DESCRIPTION OF THE TASK ▸ Take the lines below beginning at the line that has "S 5: 5.51 -> 2.8" and stopping after the line that has "sort, TeamMemberLoginId: 40 -> 70", and print them exactly as they are, with no other lines.

GIVEN ENTRIES ▸
● ● ● ● ● ● ●

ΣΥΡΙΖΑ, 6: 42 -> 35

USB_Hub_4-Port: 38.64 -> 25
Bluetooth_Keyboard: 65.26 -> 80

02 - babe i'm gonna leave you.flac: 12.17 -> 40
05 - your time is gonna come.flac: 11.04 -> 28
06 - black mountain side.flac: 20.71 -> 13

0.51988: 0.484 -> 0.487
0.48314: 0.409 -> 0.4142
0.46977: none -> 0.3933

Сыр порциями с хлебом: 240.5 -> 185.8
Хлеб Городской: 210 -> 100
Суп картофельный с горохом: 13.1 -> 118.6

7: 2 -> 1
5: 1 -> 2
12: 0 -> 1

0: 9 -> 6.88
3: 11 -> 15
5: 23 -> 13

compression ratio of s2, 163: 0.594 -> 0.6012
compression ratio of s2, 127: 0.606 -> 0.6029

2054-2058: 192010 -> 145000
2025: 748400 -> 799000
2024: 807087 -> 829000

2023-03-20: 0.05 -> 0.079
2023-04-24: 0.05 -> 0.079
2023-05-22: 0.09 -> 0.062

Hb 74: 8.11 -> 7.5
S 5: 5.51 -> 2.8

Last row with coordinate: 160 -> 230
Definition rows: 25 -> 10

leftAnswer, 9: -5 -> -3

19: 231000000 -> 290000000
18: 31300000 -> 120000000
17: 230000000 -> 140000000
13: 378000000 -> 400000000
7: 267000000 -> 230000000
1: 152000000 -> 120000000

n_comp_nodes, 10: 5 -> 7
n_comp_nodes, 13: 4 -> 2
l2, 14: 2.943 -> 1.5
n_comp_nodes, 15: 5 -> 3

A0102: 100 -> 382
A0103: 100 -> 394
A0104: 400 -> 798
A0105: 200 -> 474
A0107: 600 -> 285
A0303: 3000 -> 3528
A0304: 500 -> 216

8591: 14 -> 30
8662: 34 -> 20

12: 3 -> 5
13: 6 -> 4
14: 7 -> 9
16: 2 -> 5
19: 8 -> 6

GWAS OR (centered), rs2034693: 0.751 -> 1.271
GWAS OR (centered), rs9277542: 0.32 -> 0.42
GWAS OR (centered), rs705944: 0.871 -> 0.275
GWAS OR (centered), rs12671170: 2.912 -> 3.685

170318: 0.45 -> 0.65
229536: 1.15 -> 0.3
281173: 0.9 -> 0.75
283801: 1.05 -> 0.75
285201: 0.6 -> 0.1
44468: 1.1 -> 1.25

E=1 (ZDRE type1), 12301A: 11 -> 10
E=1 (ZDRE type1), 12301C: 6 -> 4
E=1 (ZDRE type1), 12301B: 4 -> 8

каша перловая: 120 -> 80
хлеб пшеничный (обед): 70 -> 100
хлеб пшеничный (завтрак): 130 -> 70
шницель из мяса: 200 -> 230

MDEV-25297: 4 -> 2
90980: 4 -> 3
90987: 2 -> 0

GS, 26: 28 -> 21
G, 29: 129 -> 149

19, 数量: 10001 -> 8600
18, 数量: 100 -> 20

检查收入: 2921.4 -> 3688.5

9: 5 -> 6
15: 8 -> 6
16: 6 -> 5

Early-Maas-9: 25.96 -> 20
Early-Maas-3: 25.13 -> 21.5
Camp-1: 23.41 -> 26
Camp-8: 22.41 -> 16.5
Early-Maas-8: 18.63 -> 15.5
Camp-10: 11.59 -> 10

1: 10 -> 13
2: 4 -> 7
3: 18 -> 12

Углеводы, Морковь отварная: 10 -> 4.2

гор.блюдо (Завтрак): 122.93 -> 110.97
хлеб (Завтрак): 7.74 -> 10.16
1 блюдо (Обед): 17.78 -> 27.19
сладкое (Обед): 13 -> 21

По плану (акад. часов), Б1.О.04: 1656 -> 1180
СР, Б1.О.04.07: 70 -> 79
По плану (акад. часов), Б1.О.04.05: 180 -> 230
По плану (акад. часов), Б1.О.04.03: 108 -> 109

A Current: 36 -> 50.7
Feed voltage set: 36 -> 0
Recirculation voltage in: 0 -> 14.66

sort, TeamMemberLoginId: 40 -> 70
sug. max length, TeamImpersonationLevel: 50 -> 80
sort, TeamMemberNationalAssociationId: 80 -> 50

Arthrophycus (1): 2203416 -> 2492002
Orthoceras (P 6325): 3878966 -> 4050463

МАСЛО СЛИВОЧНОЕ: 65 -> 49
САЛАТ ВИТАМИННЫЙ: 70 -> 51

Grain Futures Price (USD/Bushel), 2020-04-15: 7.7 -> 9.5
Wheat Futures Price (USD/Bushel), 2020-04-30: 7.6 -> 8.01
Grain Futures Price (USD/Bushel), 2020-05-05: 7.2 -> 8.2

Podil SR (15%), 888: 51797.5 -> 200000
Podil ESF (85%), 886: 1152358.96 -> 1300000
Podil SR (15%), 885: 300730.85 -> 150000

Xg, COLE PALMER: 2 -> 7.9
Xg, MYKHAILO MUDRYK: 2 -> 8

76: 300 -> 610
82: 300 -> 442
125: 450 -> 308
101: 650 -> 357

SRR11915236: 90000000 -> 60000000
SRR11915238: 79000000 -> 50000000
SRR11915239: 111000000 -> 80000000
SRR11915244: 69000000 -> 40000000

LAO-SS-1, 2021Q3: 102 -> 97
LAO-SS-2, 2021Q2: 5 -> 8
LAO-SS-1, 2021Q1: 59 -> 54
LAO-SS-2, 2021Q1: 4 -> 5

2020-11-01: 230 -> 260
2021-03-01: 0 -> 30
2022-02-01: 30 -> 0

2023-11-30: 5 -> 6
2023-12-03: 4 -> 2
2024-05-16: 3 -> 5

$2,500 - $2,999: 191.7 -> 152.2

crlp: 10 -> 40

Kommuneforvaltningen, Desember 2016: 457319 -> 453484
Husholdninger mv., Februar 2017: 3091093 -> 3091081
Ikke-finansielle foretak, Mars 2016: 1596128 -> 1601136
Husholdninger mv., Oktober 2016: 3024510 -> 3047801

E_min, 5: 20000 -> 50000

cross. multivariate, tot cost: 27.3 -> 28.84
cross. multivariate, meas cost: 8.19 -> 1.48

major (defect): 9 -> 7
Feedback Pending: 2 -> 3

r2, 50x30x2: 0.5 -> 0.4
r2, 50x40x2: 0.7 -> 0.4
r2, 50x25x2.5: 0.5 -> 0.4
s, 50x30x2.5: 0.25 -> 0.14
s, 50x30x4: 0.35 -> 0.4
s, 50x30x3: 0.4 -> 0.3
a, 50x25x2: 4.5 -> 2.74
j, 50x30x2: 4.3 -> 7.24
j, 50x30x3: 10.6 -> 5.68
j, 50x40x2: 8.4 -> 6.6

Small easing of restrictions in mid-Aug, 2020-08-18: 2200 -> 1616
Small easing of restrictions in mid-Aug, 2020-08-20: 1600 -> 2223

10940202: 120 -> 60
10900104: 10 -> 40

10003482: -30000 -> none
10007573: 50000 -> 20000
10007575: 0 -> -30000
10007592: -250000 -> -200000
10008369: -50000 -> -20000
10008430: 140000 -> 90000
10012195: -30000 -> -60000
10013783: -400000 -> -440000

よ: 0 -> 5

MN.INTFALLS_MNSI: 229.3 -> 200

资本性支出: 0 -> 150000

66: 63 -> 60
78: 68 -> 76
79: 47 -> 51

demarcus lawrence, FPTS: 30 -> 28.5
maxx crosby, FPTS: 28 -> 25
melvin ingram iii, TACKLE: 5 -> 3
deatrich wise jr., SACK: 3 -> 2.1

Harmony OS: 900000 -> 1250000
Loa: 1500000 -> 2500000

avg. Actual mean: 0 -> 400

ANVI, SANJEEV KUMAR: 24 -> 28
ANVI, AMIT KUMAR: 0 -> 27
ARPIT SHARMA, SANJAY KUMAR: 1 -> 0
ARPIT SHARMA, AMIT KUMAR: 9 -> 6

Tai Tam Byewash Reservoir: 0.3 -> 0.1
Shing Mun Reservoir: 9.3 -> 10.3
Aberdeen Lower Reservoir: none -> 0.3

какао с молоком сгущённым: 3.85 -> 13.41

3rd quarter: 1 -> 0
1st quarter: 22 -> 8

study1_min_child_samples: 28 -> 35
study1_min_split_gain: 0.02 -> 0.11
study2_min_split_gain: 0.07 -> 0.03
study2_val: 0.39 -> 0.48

● ● ● ● ● ● ●

TASK OUTPUT ▸
S 5: 5.51 -> 2.8

Last row with coordinate: 160 -> 230
Definition rows: 25 -> 10

leftAnswer, 9: -5 -> -3

19: 231000000 -> 290000000
18: 31300000 -> 120000000
17: 230000000 -> 140000000
13: 378000000 -> 400000000
7: 267000000 -> 230000000
1: 152000000 -> 120000000

n_comp_nodes, 10: 5 -> 7
n_comp_nodes, 13: 4 -> 2
l2, 14: 2.943 -> 1.5
n_comp_nodes, 15: 5 -> 3

A0102: 100 -> 382
A0103: 100 -> 394
A0104: 400 -> 798
A0105: 200 -> 474
A0107: 600 -> 285
A0303: 3000 -> 3528
A0304: 500 -> 216

8591: 14 -> 30
8662: 34 -> 20

12: 3 -> 5
13: 6 -> 4
14: 7 -> 9
16: 2 -> 5
19: 8 -> 6

GWAS OR (centered), rs2034693: 0.751 -> 1.271
GWAS OR (centered), rs9277542: 0.32 -> 0.42
GWAS OR (centered), rs705944: 0.871 -> 0.275
GWAS OR (centered), rs12671170: 2.912 -> 3.685

170318: 0.45 -> 0.65
229536: 1.15 -> 0.3
281173: 0.9 -> 0.75
283801: 1.05 -> 0.75
285201: 0.6 -> 0.1
44468: 1.1 -> 1.25

E=1 (ZDRE type1), 12301A: 11 -> 10
E=1 (ZDRE type1), 12301C: 6 -> 4
E=1 (ZDRE type1), 12301B: 4 -> 8

каша перловая: 120 -> 80
хлеб пшеничный (обед): 70 -> 100
хлеб пшеничный (завтрак): 130 -> 70
шницель из мяса: 200 -> 230

MDEV-25297: 4 -> 2
90980: 4 -> 3
90987: 2 -> 0

GS, 26: 28 -> 21
G, 29: 129 -> 149

19, 数量: 10001 -> 8600
18, 数量: 100 -> 20

检查收入: 2921.4 -> 3688.5

9: 5 -> 6
15: 8 -> 6
16: 6 -> 5

Early-Maas-9: 25.96 -> 20
Early-Maas-3: 25.13 -> 21.5
Camp-1: 23.41 -> 26
Camp-8: 22.41 -> 16.5
Early-Maas-8: 18.63 -> 15.5
Camp-10: 11.59 -> 10

1: 10 -> 13
2: 4 -> 7
3: 18 -> 12

Углеводы, Морковь отварная: 10 -> 4.2

гор.блюдо (Завтрак): 122.93 -> 110.97
хлеб (Завтрак): 7.74 -> 10.16
1 блюдо (Обед): 17.78 -> 27.19
сладкое (Обед): 13 -> 21

По плану (акад. часов), Б1.О.04: 1656 -> 1180
СР, Б1.О.04.07: 70 -> 79
По плану (акад. часов), Б1.О.04.05: 180 -> 230
По плану (акад. часов), Б1.О.04.03: 108 -> 109

A Current: 36 -> 50.7
Feed voltage set: 36 -> 0
Recirculation voltage in: 0 -> 14.66

sort, TeamMemberLoginId: 40 -> 70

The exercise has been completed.